The Shared Responsibility Penalty ultimately has very little teeth. Yes, the IRS can assess the penalty against you, but it has very few ways of actually collecting on the penalty. The IRS cannot issue levies, liens, or pursue criminal prosecution to collect on the penalty. In reality, the only way the IRS can collect on the penalty is by taking it from a taxpayer’s future refunds. The IRS only has 10 years to collect on any given year’s penalty and if a taxpayer did not receive a refund for the following 10 years, then the IRS will walk away empty-handed.
Adjusting Your Withholdings Limits the IRS’s Ability to Collect
In essence, no one should have any fear of the SRP unless they are relying on their tax refunds. A taxpayer can minimize the issue by simply adjusting tax withholdings to minimize their annual refund amount.
The only exception where the penalty can truly have an adverse effect on a taxpayer is in the tax liability-based resolution brackets of the IRS such as the $50,000 assessed tax limit on streamlined installment agreements. The Shared Responsibility Penalty can actually push someone over these thresholds even if their actual tax liabilities are a lower number.

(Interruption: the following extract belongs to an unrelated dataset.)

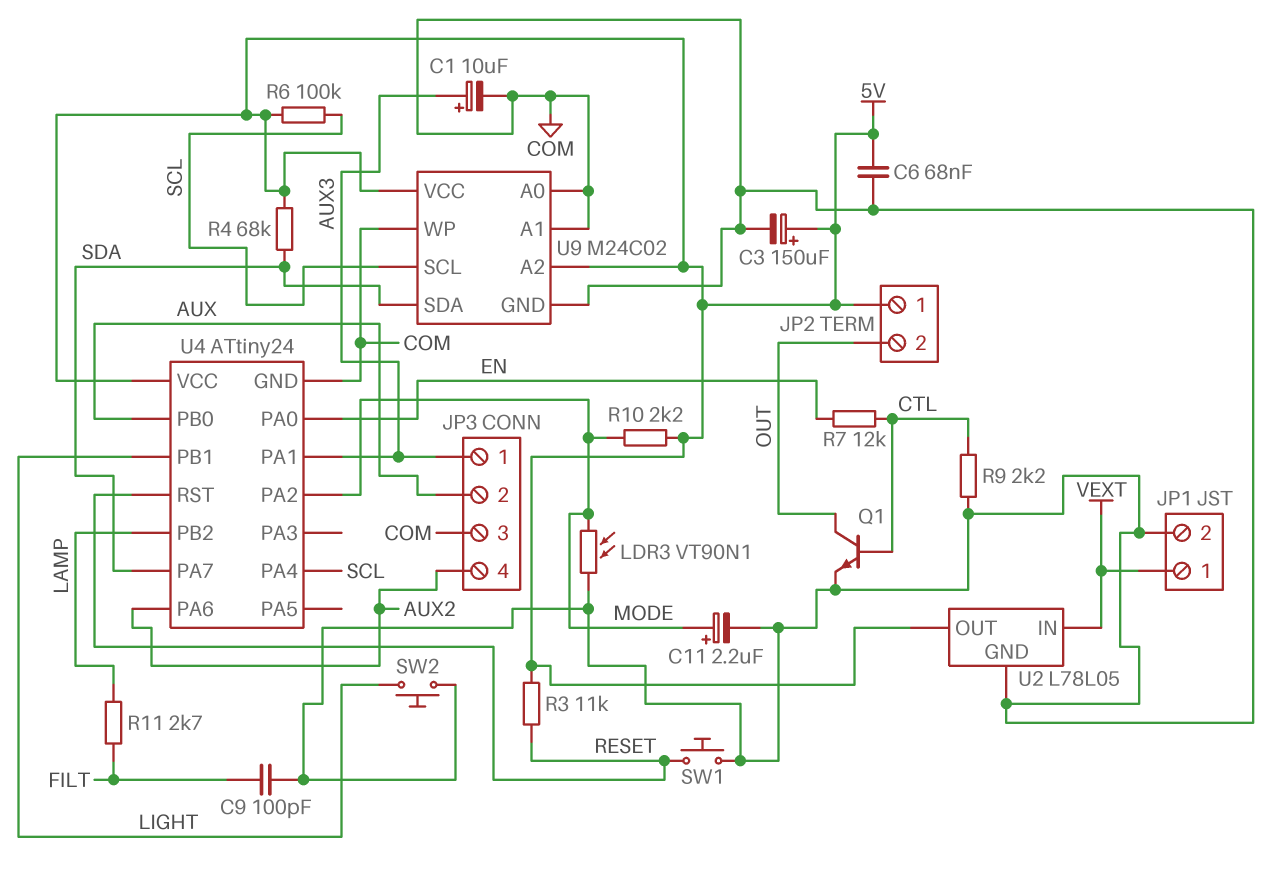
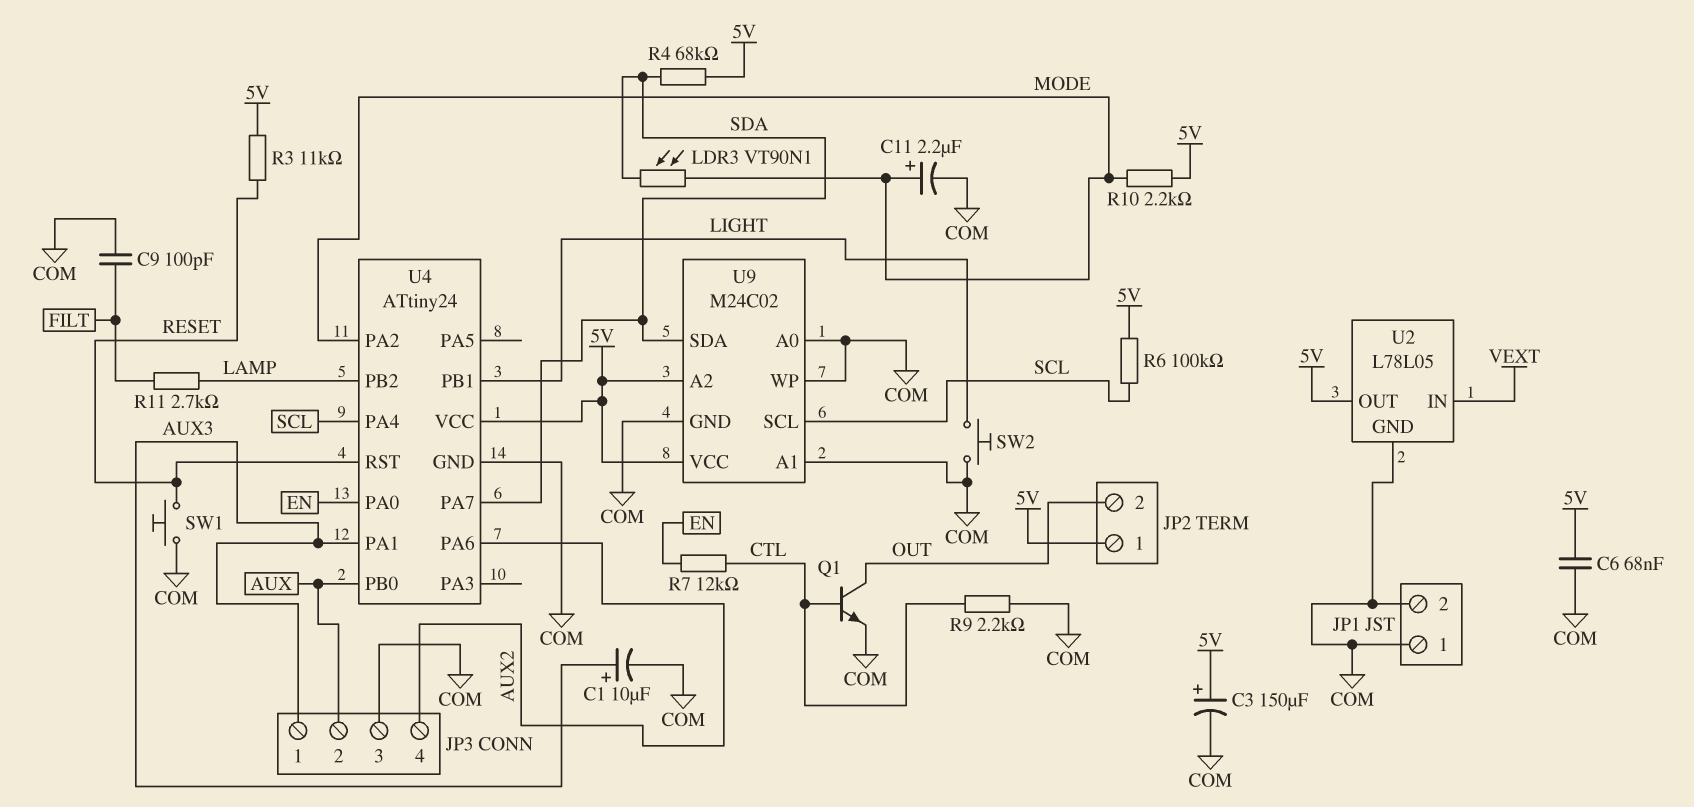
JP1 pin 1: VEXT -> COM
LDR3: VT90N1 (COM, MODE) -> VT90N1 (MODE, SDA)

The Shared Responsibility Penalty is mostly a toothless punishment. As large as the number is, the IRS cannot take any hostile actions to collect it. The only ability it has to collect can be largely mitigated by simply taking the proper steps to reduce your annual refund. With the penalty phasing out of existence in 2019, most individuals have no pressing need to address the penalty unless they have other existing tax liability issues that already require a resolution anyways.